── Data extract

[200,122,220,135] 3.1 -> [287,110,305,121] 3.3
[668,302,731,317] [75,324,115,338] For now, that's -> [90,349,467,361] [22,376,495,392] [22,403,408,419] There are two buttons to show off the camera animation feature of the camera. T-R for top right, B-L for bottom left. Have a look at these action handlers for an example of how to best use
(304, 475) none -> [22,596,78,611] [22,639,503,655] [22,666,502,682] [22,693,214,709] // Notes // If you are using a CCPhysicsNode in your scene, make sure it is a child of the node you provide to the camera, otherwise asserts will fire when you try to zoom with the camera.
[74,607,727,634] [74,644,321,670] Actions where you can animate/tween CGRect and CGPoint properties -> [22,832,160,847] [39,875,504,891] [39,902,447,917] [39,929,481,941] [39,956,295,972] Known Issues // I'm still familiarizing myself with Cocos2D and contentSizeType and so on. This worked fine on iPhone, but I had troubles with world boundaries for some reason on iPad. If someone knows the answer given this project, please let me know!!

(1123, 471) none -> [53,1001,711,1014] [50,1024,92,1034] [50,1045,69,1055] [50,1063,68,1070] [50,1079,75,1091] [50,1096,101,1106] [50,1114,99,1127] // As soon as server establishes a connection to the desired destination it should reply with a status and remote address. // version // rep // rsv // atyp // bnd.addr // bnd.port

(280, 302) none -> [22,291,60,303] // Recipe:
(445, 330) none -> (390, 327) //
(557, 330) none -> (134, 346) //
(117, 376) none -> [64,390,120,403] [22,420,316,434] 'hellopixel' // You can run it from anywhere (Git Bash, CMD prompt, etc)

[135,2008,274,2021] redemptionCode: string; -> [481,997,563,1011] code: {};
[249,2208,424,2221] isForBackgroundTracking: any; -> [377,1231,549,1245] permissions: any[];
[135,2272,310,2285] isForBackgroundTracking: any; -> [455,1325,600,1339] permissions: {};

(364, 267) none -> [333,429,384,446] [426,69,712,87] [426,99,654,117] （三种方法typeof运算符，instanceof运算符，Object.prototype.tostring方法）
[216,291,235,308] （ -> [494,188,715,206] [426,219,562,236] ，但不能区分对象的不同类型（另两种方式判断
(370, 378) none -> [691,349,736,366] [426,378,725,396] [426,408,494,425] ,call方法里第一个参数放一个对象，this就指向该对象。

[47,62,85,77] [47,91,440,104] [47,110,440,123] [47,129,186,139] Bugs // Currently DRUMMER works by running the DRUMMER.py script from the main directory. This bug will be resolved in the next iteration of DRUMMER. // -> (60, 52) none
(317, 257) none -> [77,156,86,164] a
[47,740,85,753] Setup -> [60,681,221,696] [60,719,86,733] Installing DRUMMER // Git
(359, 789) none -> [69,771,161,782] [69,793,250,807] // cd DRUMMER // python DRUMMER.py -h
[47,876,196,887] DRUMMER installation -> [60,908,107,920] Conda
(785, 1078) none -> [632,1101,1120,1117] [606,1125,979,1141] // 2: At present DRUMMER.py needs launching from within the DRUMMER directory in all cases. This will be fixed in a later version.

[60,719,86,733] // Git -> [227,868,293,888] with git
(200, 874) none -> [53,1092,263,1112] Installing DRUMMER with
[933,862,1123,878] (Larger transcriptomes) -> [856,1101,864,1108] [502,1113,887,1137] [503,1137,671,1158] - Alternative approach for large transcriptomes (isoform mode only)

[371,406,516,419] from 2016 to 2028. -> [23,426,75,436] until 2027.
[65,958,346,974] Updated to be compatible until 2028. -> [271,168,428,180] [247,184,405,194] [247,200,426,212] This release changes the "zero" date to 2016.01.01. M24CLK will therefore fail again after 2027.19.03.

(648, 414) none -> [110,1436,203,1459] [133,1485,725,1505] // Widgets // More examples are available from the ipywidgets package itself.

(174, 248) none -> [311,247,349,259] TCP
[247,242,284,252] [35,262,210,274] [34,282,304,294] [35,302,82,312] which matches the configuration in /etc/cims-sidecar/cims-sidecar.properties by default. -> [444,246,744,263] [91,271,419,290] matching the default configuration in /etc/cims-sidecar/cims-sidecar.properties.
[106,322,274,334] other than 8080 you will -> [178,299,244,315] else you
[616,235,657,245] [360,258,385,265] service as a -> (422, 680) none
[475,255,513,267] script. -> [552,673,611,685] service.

────

→ About this exercise: Collect each line of the entries that has the word "isForBackgroundTracking", copying it in full.

→ Finished task:
[249,2208,424,2221] isForBackgroundTracking: any; -> [377,1231,549,1245] permissions: any[];
[135,2272,310,2285] isForBackgroundTracking: any; -> [455,1325,600,1339] permissions: {};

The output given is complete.